Exercise brief => Output the entries in full and verbatim, pictures omitted.

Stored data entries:
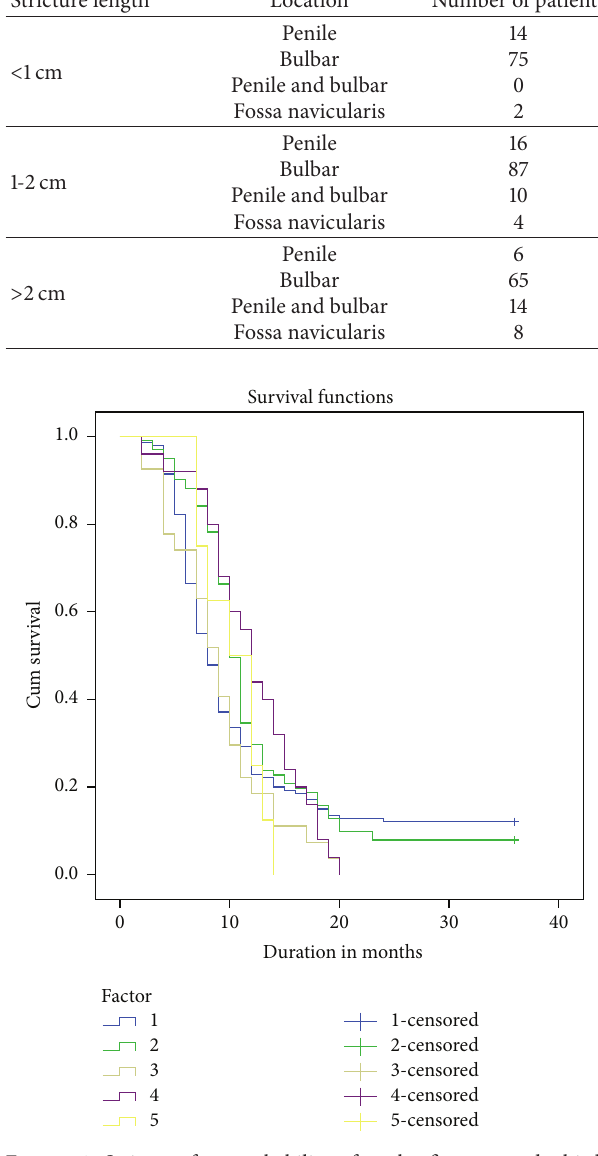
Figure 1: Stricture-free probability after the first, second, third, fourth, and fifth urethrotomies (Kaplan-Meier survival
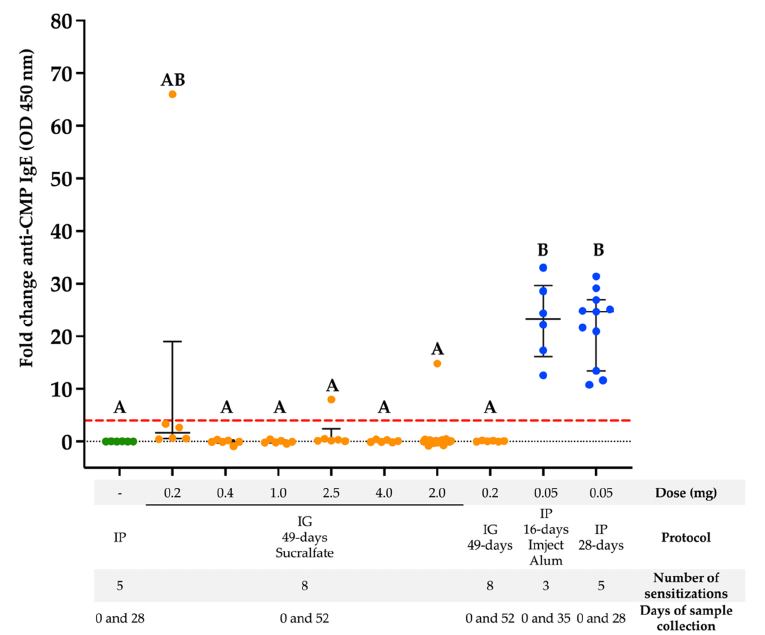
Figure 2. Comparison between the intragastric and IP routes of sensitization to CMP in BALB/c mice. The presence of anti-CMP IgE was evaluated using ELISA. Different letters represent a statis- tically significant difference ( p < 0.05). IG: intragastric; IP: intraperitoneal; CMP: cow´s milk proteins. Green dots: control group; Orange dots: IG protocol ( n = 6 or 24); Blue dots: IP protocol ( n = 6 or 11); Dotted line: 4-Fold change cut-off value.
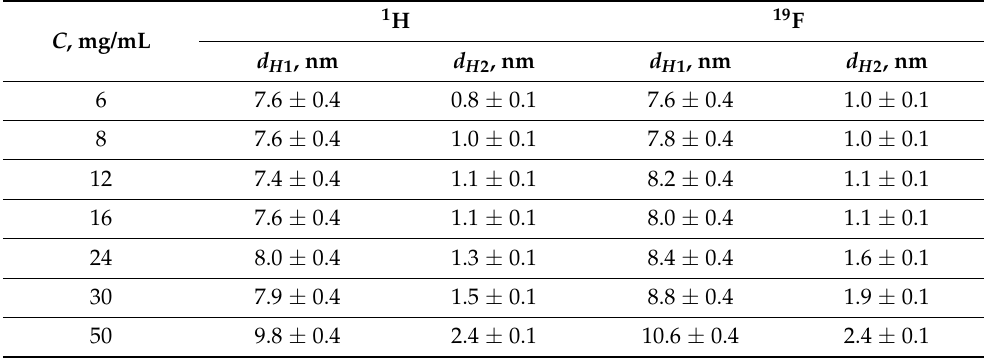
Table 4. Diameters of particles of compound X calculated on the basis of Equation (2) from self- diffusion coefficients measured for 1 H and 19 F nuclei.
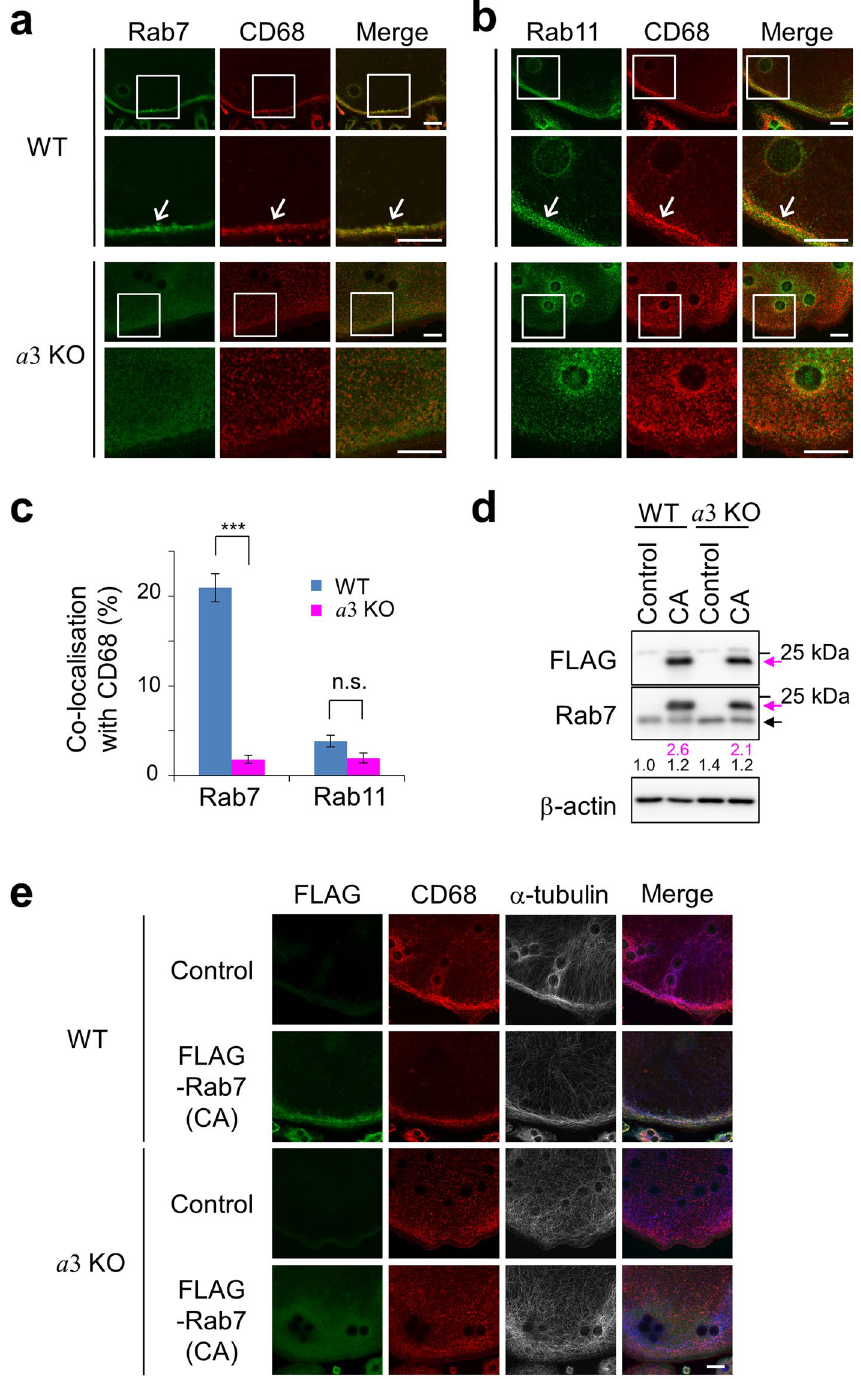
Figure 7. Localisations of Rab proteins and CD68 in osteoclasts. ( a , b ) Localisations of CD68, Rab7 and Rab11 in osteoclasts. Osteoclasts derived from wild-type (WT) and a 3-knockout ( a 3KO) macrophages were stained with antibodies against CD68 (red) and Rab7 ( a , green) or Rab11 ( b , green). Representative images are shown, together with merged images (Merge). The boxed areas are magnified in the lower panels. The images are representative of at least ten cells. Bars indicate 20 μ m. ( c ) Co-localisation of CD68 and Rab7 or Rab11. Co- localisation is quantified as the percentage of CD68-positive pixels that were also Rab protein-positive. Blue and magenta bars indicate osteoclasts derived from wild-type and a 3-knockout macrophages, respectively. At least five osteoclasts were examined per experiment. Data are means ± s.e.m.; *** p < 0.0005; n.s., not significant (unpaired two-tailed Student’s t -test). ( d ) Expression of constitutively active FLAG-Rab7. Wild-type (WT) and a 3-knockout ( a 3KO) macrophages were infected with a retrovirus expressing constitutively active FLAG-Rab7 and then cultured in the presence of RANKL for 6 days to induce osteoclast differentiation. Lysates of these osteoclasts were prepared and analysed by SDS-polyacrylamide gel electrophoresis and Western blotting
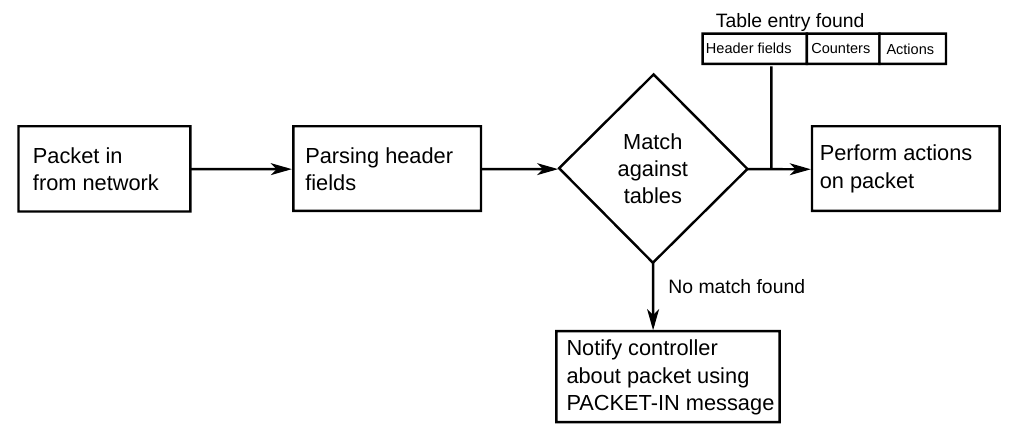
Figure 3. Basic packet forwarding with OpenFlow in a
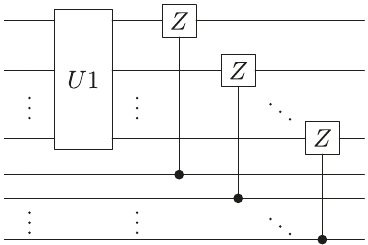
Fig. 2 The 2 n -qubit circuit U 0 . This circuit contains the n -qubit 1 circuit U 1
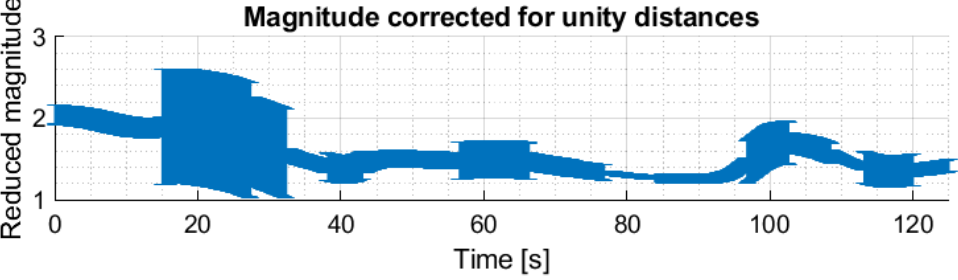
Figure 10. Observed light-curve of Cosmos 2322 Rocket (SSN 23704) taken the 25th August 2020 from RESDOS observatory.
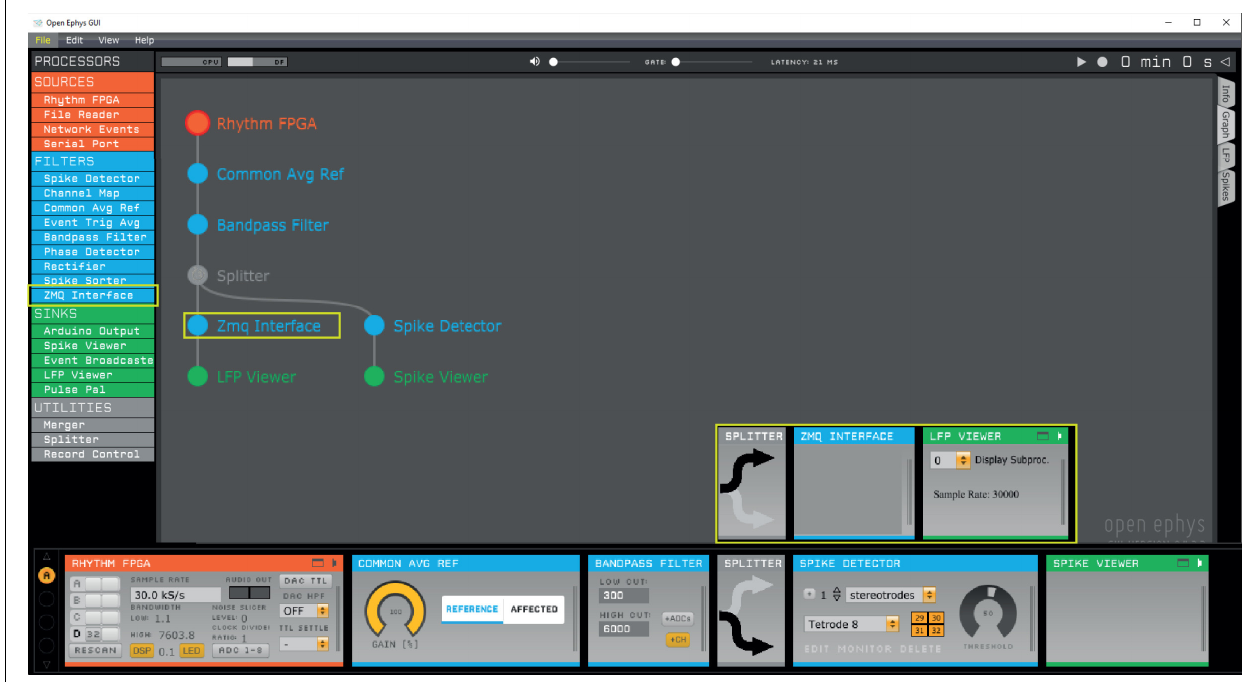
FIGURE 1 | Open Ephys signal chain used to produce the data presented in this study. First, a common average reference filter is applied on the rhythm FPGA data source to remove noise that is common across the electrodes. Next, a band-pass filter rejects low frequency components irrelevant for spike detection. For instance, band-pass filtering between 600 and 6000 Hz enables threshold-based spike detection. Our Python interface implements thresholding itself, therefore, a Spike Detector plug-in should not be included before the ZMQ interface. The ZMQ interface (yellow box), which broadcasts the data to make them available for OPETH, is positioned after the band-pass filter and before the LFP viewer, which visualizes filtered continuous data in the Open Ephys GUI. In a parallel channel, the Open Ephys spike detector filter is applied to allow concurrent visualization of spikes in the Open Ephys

Response to the task =>
Figure 1: Stricture-free probability after the first, second, third, fourth, and fifth urethrotomies (Kaplan-Meier survival
Figure 2. Comparison between the intragastric and IP routes of sensitization to CMP in BALB/c mice. The presence of anti-CMP IgE was evaluated using ELISA. Different letters represent a statis- tically significant difference ( p < 0.05). IG: intragastric; IP: intraperitoneal; CMP: cow´s milk proteins. Green dots: control group; Orange dots: IG protocol ( n = 6 or 24); Blue dots: IP protocol ( n = 6 or 11); Dotted line: 4-Fold change cut-off value.
Table 4. Diameters of particles of compound X calculated on the basis of Equation (2) from self- diffusion coefficients measured for 1 H and 19 F nuclei.
Figure 7. Localisations of Rab proteins and CD68 in osteoclasts. ( a , b ) Localisations of CD68, Rab7 and Rab11 in osteoclasts. Osteoclasts derived from wild-type (WT) and a 3-knockout ( a 3KO) macrophages were stained with antibodies against CD68 (red) and Rab7 ( a , green) or Rab11 ( b , green). Representative images are shown, together with merged images (Merge). The boxed areas are magnified in the lower panels. The images are representative of at least ten cells. Bars indicate 20 μ m. ( c ) Co-localisation of CD68 and Rab7 or Rab11. Co- localisation is quantified as the percentage of CD68-positive pixels that were also Rab protein-positive. Blue and magenta bars indicate osteoclasts derived from wild-type and a 3-knockout macrophages, respectively. At least five osteoclasts were examined per experiment. Data are means ± s.e.m.; *** p < 0.0005; n.s., not significant (unpaired two-tailed Student’s t -test). ( d ) Expression of constitutively active FLAG-Rab7. Wild-type (WT) and a 3-knockout ( a 3KO) macrophages were infected with a retrovirus expressing constitutively active FLAG-Rab7 and then cultured in the presence of RANKL for 6 days to induce osteoclast differentiation. Lysates of these osteoclasts were prepared and analysed by SDS-polyacrylamide gel electrophoresis and Western blotting
Figure 3. Basic packet forwarding with OpenFlow in a
Fig. 2 The 2 n -qubit circuit U 0 . This circuit contains the n -qubit 1 circuit U 1
Figure 10. Observed light-curve of Cosmos 2322 Rocket (SSN 23704) taken the 25th August 2020 from RESDOS observatory.
FIGURE 1 | Open Ephys signal chain used to produce the data presented in this study. First, a common average reference filter is applied on the rhythm FPGA data source to remove noise that is common across the electrodes. Next, a band-pass filter rejects low frequency components irrelevant for spike detection. For instance, band-pass filtering between 600 and 6000 Hz enables threshold-based spike detection. Our Python interface implements thresholding itself, therefore, a Spike Detector plug-in should not be included before the ZMQ interface. The ZMQ interface (yellow box), which broadcasts the data to make them available for OPETH, is positioned after the band-pass filter and before the LFP viewer, which visualizes filtered continuous data in the Open Ephys GUI. In a parallel channel, the Open Ephys spike detector filter is applied to allow concurrent visualization of spikes in the Open Ephys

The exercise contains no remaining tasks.